TASK REQUIREMENTS
Produce an exact transcript of all the records.

SUPPLIED INFORMATION
*** Begin section ***

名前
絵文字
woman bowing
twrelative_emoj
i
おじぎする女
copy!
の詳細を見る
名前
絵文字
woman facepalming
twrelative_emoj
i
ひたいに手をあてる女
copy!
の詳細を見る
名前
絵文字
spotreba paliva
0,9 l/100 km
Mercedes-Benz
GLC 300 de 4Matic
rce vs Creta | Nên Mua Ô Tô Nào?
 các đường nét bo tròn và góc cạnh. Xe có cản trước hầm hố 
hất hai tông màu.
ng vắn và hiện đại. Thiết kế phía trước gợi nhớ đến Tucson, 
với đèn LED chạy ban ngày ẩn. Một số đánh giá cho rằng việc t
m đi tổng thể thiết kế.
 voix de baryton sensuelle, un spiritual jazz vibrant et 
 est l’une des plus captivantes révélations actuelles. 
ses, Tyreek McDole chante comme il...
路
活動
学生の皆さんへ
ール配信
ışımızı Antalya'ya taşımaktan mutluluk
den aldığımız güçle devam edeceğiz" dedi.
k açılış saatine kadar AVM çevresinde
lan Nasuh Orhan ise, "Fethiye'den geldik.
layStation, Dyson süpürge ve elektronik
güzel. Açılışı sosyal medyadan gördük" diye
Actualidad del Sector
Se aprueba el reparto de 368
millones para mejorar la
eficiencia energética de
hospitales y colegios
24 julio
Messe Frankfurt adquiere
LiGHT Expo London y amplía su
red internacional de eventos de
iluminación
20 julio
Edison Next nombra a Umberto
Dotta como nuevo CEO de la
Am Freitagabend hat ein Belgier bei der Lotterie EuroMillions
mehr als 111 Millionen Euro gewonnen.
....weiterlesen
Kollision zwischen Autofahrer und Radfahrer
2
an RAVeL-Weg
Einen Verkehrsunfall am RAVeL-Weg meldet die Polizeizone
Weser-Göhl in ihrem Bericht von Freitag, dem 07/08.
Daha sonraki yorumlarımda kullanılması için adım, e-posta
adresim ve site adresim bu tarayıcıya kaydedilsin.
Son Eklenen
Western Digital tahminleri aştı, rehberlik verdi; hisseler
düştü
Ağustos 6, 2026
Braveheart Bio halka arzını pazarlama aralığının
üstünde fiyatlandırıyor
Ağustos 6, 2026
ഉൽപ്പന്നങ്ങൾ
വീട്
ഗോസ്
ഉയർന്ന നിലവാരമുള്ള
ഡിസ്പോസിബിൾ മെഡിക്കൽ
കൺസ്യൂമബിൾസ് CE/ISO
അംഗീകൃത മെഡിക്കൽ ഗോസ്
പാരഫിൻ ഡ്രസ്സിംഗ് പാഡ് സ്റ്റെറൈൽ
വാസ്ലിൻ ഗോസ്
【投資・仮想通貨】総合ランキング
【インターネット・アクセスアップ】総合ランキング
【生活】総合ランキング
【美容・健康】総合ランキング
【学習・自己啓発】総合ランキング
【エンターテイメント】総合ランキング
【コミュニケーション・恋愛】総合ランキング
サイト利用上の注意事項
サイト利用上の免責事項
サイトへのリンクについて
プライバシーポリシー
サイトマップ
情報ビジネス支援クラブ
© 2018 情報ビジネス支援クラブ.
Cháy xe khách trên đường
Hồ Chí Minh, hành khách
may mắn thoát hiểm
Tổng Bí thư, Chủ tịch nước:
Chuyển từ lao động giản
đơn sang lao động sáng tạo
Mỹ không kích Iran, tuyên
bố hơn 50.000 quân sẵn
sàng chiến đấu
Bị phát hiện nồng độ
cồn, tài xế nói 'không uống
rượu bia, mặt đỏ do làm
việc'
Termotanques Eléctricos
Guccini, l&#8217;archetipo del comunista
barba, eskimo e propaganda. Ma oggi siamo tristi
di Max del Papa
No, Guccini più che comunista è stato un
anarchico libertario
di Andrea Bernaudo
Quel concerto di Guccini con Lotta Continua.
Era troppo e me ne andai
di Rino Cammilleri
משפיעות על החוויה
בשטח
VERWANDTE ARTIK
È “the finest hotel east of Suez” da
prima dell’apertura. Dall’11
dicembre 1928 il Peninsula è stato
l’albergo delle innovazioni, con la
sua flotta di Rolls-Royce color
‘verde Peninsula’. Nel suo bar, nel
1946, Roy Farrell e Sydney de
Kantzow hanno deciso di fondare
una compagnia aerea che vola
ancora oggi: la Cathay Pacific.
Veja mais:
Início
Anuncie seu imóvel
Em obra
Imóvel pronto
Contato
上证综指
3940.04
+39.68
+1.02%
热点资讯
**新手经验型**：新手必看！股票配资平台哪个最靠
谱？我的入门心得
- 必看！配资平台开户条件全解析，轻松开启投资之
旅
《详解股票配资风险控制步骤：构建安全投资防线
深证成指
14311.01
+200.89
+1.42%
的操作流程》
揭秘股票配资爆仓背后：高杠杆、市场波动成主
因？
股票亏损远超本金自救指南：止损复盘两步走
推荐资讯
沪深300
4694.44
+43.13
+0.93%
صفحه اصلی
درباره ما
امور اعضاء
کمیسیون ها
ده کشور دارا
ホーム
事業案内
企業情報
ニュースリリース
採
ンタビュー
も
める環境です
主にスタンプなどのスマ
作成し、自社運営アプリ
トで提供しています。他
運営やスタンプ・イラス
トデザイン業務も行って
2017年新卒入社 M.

*** End section ***

REPLY TO THE EXERCISE
名前
絵文字
woman bowing
twrelative_emoj
i
おじぎする女
copy!
の詳細を見る
名前
絵文字
woman facepalming
twrelative_emoj
i
ひたいに手をあてる女
copy!
の詳細を見る
名前
絵文字
spotreba paliva
0,9 l/100 km
Mercedes-Benz
GLC 300 de 4Matic
rce vs Creta | Nên Mua Ô Tô Nào?
 các đường nét bo tròn và góc cạnh. Xe có cản trước hầm hố 
hất hai tông màu.
ng vắn và hiện đại. Thiết kế phía trước gợi nhớ đến Tucson, 
với đèn LED chạy ban ngày ẩn. Một số đánh giá cho rằng việc t
m đi tổng thể thiết kế.
 voix de baryton sensuelle, un spiritual jazz vibrant et 
 est l’une des plus captivantes révélations actuelles. 
ses, Tyreek McDole chante comme il...
路
活動
学生の皆さんへ
ール配信
ışımızı Antalya'ya taşımaktan mutluluk
den aldığımız güçle devam edeceğiz" dedi.
k açılış saatine kadar AVM çevresinde
lan Nasuh Orhan ise, "Fethiye'den geldik.
layStation, Dyson süpürge ve elektronik
güzel. Açılışı sosyal medyadan gördük" diye
Actualidad del Sector
Se aprueba el reparto de 368
millones para mejorar la
eficiencia energética de
hospitales y colegios
24 julio
Messe Frankfurt adquiere
LiGHT Expo London y amplía su
red internacional de eventos de
iluminación
20 julio
Edison Next nombra a Umberto
Dotta como nuevo CEO de la
Am Freitagabend hat ein Belgier bei der Lotterie EuroMillions
mehr als 111 Millionen Euro gewonnen.
....weiterlesen
Kollision zwischen Autofahrer und Radfahrer
2
an RAVeL-Weg
Einen Verkehrsunfall am RAVeL-Weg meldet die Polizeizone
Weser-Göhl in ihrem Bericht von Freitag, dem 07/08.
Daha sonraki yorumlarımda kullanılması için adım, e-posta
adresim ve site adresim bu tarayıcıya kaydedilsin.
Son Eklenen
Western Digital tahminleri aştı, rehberlik verdi; hisseler
düştü
Ağustos 6, 2026
Braveheart Bio halka arzını pazarlama aralığının
üstünde fiyatlandırıyor
Ağustos 6, 2026
ഉൽപ്പന്നങ്ങൾ
വീട്
ഗോസ്
ഉയർന്ന നിലവാരമുള്ള
ഡിസ്പോസിബിൾ മെഡിക്കൽ
കൺസ്യൂമബിൾസ് CE/ISO
അംഗീകൃത മെഡിക്കൽ ഗോസ്
പാരഫിൻ ഡ്രസ്സിംഗ് പാഡ് സ്റ്റെറൈൽ
വാസ്ലിൻ ഗോസ്
【投資・仮想通貨】総合ランキング
【インターネット・アクセスアップ】総合ランキング
【生活】総合ランキング
【美容・健康】総合ランキング
【学習・自己啓発】総合ランキング
【エンターテイメント】総合ランキング
【コミュニケーション・恋愛】総合ランキング
サイト利用上の注意事項
サイト利用上の免責事項
サイトへのリンクについて
プライバシーポリシー
サイトマップ
情報ビジネス支援クラブ
© 2018 情報ビジネス支援クラブ.
Cháy xe khách trên đường
Hồ Chí Minh, hành khách
may mắn thoát hiểm
Tổng Bí thư, Chủ tịch nước:
Chuyển từ lao động giản
đơn sang lao động sáng tạo
Mỹ không kích Iran, tuyên
bố hơn 50.000 quân sẵn
sàng chiến đấu
Bị phát hiện nồng độ
cồn, tài xế nói 'không uống
rượu bia, mặt đỏ do làm
việc'
Termotanques Eléctricos
Guccini, l&#8217;archetipo del comunista
barba, eskimo e propaganda. Ma oggi siamo tristi
di Max del Papa
No, Guccini più che comunista è stato un
anarchico libertario
di Andrea Bernaudo
Quel concerto di Guccini con Lotta Continua.
Era troppo e me ne andai
di Rino Cammilleri
משפיעות על החוויה
בשטח
VERWANDTE ARTIK
È “the finest hotel east of Suez” da
prima dell’apertura. Dall’11
dicembre 1928 il Peninsula è stato
l’albergo delle innovazioni, con la
sua flotta di Rolls-Royce color
‘verde Peninsula’. Nel suo bar, nel
1946, Roy Farrell e Sydney de
Kantzow hanno deciso di fondare
una compagnia aerea che vola
ancora oggi: la Cathay Pacific.
Veja mais:
Início
Anuncie seu imóvel
Em obra
Imóvel pronto
Contato
上证综指
3940.04
+39.68
+1.02%
热点资讯
**新手经验型**：新手必看！股票配资平台哪个最靠
谱？我的入门心得
- 必看！配资平台开户条件全解析，轻松开启投资之
旅
《详解股票配资风险控制步骤：构建安全投资防线
深证成指
14311.01
+200.89
+1.42%
的操作流程》
揭秘股票配资爆仓背后：高杠杆、市场波动成主
因？
股票亏损远超本金自救指南：止损复盘两步走
推荐资讯
沪深300
4694.44
+43.13
+0.93%
صفحه اصلی
درباره ما
امور اعضاء
کمیسیون ها
ده کشور دارا
ホーム
事業案内
企業情報
ニュースリリース
採
ンタビュー
も
める環境です
主にスタンプなどのスマ
作成し、自社運営アプリ
トで提供しています。他
運営やスタンプ・イラス
トデザイン業務も行って
2017年新卒入社 M.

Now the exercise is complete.